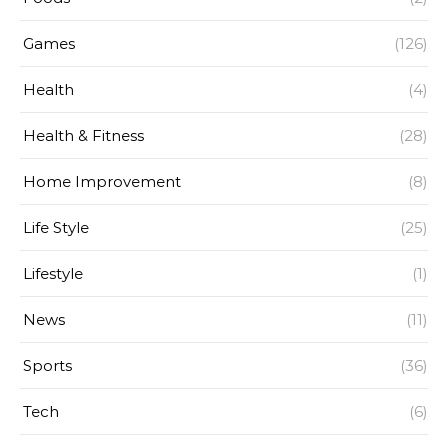
Games
(126)
Health
(4)
Health & Fitness
(28)
Home Improvement
(8)
Life Style
(25)
Lifestyle
(1)
News
(11)
Sports
(36)
Tech
(6)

PROBLEM TO SOLVE. Pictures are to be dropped, and every record is to be copied exactly.

EXPECTED OUTPUT.
Games
(126)
Health
(4)
Health & Fitness
(28)
Home Improvement
(8)
Life Style
(25)
Lifestyle
(1)
News
(11)
Sports
(36)
Tech
(6)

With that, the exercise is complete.